Each has won a free trip to exotic and unheard-of Glendora, a tiny kingdom near France, but this is actually a ruse by the rulers of the kingdom to get all four into the country. The evil pursuers are enemies of the crown who want to prevent the journey. So in the first hour, there are amusing chases and escapes, and Cannell's partner, Juanita Bartlett, the co-executive producer of the series and author of the premiere, gives the characters funny tics and traits and some incidental funny business to do.

But when they finally do get to Glendora, the show turns into a Saturday morning cartoon--preposterously contrived, precious and not in the least enticing. All four are related somehow to the royal family, and to decide which of them will inherit the Glendoran crown, they must set off on a quest the likes of which their forbears endured in the 13th century. It turns out to be a cross between a scavenger hunt and a nap.

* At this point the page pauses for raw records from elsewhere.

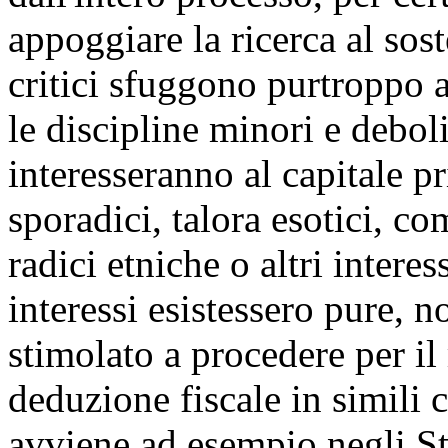
appoggiare la ricerca al so
critici sfuggono purtroppo a
le discipline minori e debol
interesseranno al capitale p
sporadici, talora esotici, c
radici etniche o altri interess
interessi esistessero pure, n
stimolato a procedere per i
deduzione fiscale in simili 
avviene ad esempio negli Sta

The casting is felicitous. The four questers are Perry King, as a "photojournalist and sportsman" who is too good-looking for everyone else's own good (beneath the swell-fella exterior lies the consummate rat); the ultra-reliable Noah Berry (who worked, of course, on Cannell and Bartlett's "Rockford Files") as a retired Kansas cop full of salty counsel; Ray Vitte as Cody Johnson, an agile small-time con man; and Karen Austin as Carrie Welby, an assistant buyer in a department store shoe department who, when she gets a gander of the fancy trappings at the castle in Glendora, says, "If I'd known we were staying here, I'd have borrowed better luggage."

Plenty of cute touches help compensate for the artificiality of the premise, but eventually a larger, less benign cuteness -- pompous cuteness, if there is such a thing -- overtakes the whole undertaking. Also, some viewers may be justifiably offended by Vitte's portrayal of the shiftless Johnson. When in virtually any form of danger, his response is to let out high-pitched whoops and squeals that, while amusingly performed, suggest a throwback to insulting black stereotypes of the past. One half expects him to say, "Feets, don't fail me now."

In short, "The Quest" is the kind of treasure that probably ought to stay buried.